__Given entries__.
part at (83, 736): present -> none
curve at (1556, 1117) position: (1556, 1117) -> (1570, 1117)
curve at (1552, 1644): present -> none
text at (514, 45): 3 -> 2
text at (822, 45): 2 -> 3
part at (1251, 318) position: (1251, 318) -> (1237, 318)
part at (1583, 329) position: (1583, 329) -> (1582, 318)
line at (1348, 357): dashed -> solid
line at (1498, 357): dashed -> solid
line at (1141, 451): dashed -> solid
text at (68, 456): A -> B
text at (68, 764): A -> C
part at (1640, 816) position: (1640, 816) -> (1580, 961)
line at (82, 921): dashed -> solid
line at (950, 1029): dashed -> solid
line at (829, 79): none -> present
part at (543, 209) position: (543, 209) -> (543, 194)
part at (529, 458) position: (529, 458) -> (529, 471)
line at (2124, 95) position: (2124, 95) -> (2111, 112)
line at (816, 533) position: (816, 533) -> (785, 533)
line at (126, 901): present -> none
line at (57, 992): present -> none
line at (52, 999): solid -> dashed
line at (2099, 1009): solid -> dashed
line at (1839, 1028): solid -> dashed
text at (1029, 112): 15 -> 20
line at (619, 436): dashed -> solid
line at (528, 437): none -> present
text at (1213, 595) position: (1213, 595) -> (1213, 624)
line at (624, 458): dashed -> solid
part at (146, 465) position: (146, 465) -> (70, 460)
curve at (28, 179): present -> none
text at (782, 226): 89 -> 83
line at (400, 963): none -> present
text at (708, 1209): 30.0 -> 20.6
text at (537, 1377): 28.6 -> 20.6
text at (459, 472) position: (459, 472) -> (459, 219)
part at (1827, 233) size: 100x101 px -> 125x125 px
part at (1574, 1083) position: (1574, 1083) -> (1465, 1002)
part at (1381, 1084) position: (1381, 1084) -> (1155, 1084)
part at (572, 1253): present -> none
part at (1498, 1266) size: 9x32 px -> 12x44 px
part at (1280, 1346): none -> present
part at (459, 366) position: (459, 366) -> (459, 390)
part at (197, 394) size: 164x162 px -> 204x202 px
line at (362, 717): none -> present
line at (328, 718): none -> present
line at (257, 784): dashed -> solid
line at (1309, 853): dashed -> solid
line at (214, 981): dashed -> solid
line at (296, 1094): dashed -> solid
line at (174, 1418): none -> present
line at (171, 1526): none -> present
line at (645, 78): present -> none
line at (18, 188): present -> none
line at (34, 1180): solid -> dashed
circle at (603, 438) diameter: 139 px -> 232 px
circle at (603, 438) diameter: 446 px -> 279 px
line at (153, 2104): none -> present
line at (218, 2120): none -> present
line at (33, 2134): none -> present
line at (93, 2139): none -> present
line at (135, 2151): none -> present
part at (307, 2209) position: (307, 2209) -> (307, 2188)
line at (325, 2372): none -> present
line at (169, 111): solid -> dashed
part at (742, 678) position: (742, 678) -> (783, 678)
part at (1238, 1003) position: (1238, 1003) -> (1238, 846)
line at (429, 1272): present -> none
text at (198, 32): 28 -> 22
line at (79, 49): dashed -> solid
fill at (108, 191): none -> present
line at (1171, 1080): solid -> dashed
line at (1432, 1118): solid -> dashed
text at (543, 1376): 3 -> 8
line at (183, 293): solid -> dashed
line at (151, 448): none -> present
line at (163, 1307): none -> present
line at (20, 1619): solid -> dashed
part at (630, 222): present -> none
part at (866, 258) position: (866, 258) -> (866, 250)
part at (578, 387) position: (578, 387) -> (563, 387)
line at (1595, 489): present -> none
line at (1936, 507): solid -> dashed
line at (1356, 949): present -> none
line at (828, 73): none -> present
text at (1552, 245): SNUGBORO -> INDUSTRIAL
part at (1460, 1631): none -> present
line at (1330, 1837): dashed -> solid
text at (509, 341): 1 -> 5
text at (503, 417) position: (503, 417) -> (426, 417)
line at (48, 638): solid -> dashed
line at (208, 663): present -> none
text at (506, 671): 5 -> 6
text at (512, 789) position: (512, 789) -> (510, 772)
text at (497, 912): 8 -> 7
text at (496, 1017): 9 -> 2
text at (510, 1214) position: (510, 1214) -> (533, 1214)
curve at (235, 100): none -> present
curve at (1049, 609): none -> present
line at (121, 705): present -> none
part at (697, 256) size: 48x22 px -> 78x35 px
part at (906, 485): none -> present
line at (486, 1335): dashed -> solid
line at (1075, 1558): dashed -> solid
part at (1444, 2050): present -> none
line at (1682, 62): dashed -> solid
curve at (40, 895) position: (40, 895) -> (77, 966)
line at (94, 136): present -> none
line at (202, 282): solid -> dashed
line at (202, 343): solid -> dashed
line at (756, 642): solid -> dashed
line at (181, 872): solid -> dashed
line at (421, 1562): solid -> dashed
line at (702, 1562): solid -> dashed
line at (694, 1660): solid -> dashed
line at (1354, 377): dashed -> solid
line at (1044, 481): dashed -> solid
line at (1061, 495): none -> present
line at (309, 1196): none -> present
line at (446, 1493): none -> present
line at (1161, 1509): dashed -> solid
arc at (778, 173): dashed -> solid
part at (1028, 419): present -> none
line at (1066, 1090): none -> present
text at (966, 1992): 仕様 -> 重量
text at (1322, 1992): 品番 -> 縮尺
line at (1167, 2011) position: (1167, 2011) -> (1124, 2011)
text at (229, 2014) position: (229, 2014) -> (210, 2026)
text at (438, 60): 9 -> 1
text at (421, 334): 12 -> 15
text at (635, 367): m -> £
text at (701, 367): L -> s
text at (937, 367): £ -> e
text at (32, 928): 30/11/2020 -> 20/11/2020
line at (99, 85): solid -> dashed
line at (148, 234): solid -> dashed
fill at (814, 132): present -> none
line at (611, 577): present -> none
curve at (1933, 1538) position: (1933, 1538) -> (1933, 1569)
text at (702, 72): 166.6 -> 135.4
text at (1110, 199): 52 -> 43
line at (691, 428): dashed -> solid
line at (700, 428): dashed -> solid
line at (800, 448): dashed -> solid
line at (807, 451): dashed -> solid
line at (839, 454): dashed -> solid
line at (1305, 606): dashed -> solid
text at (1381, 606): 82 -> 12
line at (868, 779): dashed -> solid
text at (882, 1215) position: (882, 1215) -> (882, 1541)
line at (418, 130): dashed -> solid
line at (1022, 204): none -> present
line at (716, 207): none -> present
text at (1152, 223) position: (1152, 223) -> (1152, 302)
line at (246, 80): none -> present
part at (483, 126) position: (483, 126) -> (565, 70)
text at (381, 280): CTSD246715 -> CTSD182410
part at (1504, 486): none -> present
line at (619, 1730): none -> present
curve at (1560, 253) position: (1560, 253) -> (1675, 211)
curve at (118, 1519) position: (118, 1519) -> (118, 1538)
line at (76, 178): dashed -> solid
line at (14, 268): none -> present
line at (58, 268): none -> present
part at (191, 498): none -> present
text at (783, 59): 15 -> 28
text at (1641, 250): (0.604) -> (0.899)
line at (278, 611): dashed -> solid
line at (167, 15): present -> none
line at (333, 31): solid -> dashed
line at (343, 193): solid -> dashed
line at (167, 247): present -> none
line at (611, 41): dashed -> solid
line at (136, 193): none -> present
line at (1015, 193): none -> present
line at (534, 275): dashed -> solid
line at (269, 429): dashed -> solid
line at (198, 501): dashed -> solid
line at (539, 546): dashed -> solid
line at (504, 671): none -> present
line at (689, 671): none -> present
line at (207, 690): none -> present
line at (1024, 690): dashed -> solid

__Given request__.
Reproduce every one of the entries above verbatim, leaving each one unchanged.

__Correct response__.
part at (83, 736): present -> none
curve at (1556, 1117) position: (1556, 1117) -> (1570, 1117)
curve at (1552, 1644): present -> none
text at (514, 45): 3 -> 2
text at (822, 45): 2 -> 3
part at (1251, 318) position: (1251, 318) -> (1237, 318)
part at (1583, 329) position: (1583, 329) -> (1582, 318)
line at (1348, 357): dashed -> solid
line at (1498, 357): dashed -> solid
line at (1141, 451): dashed -> solid
text at (68, 456): A -> B
text at (68, 764): A -> C
part at (1640, 816) position: (1640, 816) -> (1580, 961)
line at (82, 921): dashed -> solid
line at (950, 1029): dashed -> solid
line at (829, 79): none -> present
part at (543, 209) position: (543, 209) -> (543, 194)
part at (529, 458) position: (529, 458) -> (529, 471)
line at (2124, 95) position: (2124, 95) -> (2111, 112)
line at (816, 533) position: (816, 533) -> (785, 533)
line at (126, 901): present -> none
line at (57, 992): present -> none
line at (52, 999): solid -> dashed
line at (2099, 1009): solid -> dashed
line at (1839, 1028): solid -> dashed
text at (1029, 112): 15 -> 20
line at (619, 436): dashed -> solid
line at (528, 437): none -> present
text at (1213, 595) position: (1213, 595) -> (1213, 624)
line at (624, 458): dashed -> solid
part at (146, 465) position: (146, 465) -> (70, 460)
curve at (28, 179): present -> none
text at (782, 226): 89 -> 83
line at (400, 963): none -> present
text at (708, 1209): 30.0 -> 20.6
text at (537, 1377): 28.6 -> 20.6
text at (459, 472) position: (459, 472) -> (459, 219)
part at (1827, 233) size: 100x101 px -> 125x125 px
part at (1574, 1083) position: (1574, 1083) -> (1465, 1002)
part at (1381, 1084) position: (1381, 1084) -> (1155, 1084)
part at (572, 1253): present -> none
part at (1498, 1266) size: 9x32 px -> 12x44 px
part at (1280, 1346): none -> present
part at (459, 366) position: (459, 366) -> (459, 390)
part at (197, 394) size: 164x162 px -> 204x202 px
line at (362, 717): none -> present
line at (328, 718): none -> present
line at (257, 784): dashed -> solid
line at (1309, 853): dashed -> solid
line at (214, 981): dashed -> solid
line at (296, 1094): dashed -> solid
line at (174, 1418): none -> present
line at (171, 1526): none -> present
line at (645, 78): present -> none
line at (18, 188): present -> none
line at (34, 1180): solid -> dashed
circle at (603, 438) diameter: 139 px -> 232 px
circle at (603, 438) diameter: 446 px -> 279 px
line at (153, 2104): none -> present
line at (218, 2120): none -> present
line at (33, 2134): none -> present
line at (93, 2139): none -> present
line at (135, 2151): none -> present
part at (307, 2209) position: (307, 2209) -> (307, 2188)
line at (325, 2372): none -> present
line at (169, 111): solid -> dashed
part at (742, 678) position: (742, 678) -> (783, 678)
part at (1238, 1003) position: (1238, 1003) -> (1238, 846)
line at (429, 1272): present -> none
text at (198, 32): 28 -> 22
line at (79, 49): dashed -> solid
fill at (108, 191): none -> present
line at (1171, 1080): solid -> dashed
line at (1432, 1118): solid -> dashed
text at (543, 1376): 3 -> 8
line at (183, 293): solid -> dashed
line at (151, 448): none -> present
line at (163, 1307): none -> present
line at (20, 1619): solid -> dashed
part at (630, 222): present -> none
part at (866, 258) position: (866, 258) -> (866, 250)
part at (578, 387) position: (578, 387) -> (563, 387)
line at (1595, 489): present -> none
line at (1936, 507): solid -> dashed
line at (1356, 949): present -> none
line at (828, 73): none -> present
text at (1552, 245): SNUGBORO -> INDUSTRIAL
part at (1460, 1631): none -> present
line at (1330, 1837): dashed -> solid
text at (509, 341): 1 -> 5
text at (503, 417) position: (503, 417) -> (426, 417)
line at (48, 638): solid -> dashed
line at (208, 663): present -> none
text at (506, 671): 5 -> 6
text at (512, 789) position: (512, 789) -> (510, 772)
text at (497, 912): 8 -> 7
text at (496, 1017): 9 -> 2
text at (510, 1214) position: (510, 1214) -> (533, 1214)
curve at (235, 100): none -> present
curve at (1049, 609): none -> present
line at (121, 705): present -> none
part at (697, 256) size: 48x22 px -> 78x35 px
part at (906, 485): none -> present
line at (486, 1335): dashed -> solid
line at (1075, 1558): dashed -> solid
part at (1444, 2050): present -> none
line at (1682, 62): dashed -> solid
curve at (40, 895) position: (40, 895) -> (77, 966)
line at (94, 136): present -> none
line at (202, 282): solid -> dashed
line at (202, 343): solid -> dashed
line at (756, 642): solid -> dashed
line at (181, 872): solid -> dashed
line at (421, 1562): solid -> dashed
line at (702, 1562): solid -> dashed
line at (694, 1660): solid -> dashed
line at (1354, 377): dashed -> solid
line at (1044, 481): dashed -> solid
line at (1061, 495): none -> present
line at (309, 1196): none -> present
line at (446, 1493): none -> present
line at (1161, 1509): dashed -> solid
arc at (778, 173): dashed -> solid
part at (1028, 419): present -> none
line at (1066, 1090): none -> present
text at (966, 1992): 仕様 -> 重量
text at (1322, 1992): 品番 -> 縮尺
line at (1167, 2011) position: (1167, 2011) -> (1124, 2011)
text at (229, 2014) position: (229, 2014) -> (210, 2026)
text at (438, 60): 9 -> 1
text at (421, 334): 12 -> 15
text at (635, 367): m -> £
text at (701, 367): L -> s
text at (937, 367): £ -> e
text at (32, 928): 30/11/2020 -> 20/11/2020
line at (99, 85): solid -> dashed
line at (148, 234): solid -> dashed
fill at (814, 132): present -> none
line at (611, 577): present -> none
curve at (1933, 1538) position: (1933, 1538) -> (1933, 1569)
text at (702, 72): 166.6 -> 135.4
text at (1110, 199): 52 -> 43
line at (691, 428): dashed -> solid
line at (700, 428): dashed -> solid
line at (800, 448): dashed -> solid
line at (807, 451): dashed -> solid
line at (839, 454): dashed -> solid
line at (1305, 606): dashed -> solid
text at (1381, 606): 82 -> 12
line at (868, 779): dashed -> solid
text at (882, 1215) position: (882, 1215) -> (882, 1541)
line at (418, 130): dashed -> solid
line at (1022, 204): none -> present
line at (716, 207): none -> present
text at (1152, 223) position: (1152, 223) -> (1152, 302)
line at (246, 80): none -> present
part at (483, 126) position: (483, 126) -> (565, 70)
text at (381, 280): CTSD246715 -> CTSD182410
part at (1504, 486): none -> present
line at (619, 1730): none -> present
curve at (1560, 253) position: (1560, 253) -> (1675, 211)
curve at (118, 1519) position: (118, 1519) -> (118, 1538)
line at (76, 178): dashed -> solid
line at (14, 268): none -> present
line at (58, 268): none -> present
part at (191, 498): none -> present
text at (783, 59): 15 -> 28
text at (1641, 250): (0.604) -> (0.899)
line at (278, 611): dashed -> solid
line at (167, 15): present -> none
line at (333, 31): solid -> dashed
line at (343, 193): solid -> dashed
line at (167, 247): present -> none
line at (611, 41): dashed -> solid
line at (136, 193): none -> present
line at (1015, 193): none -> present
line at (534, 275): dashed -> solid
line at (269, 429): dashed -> solid
line at (198, 501): dashed -> solid
line at (539, 546): dashed -> solid
line at (504, 671): none -> present
line at (689, 671): none -> present
line at (207, 690): none -> present
line at (1024, 690): dashed -> solid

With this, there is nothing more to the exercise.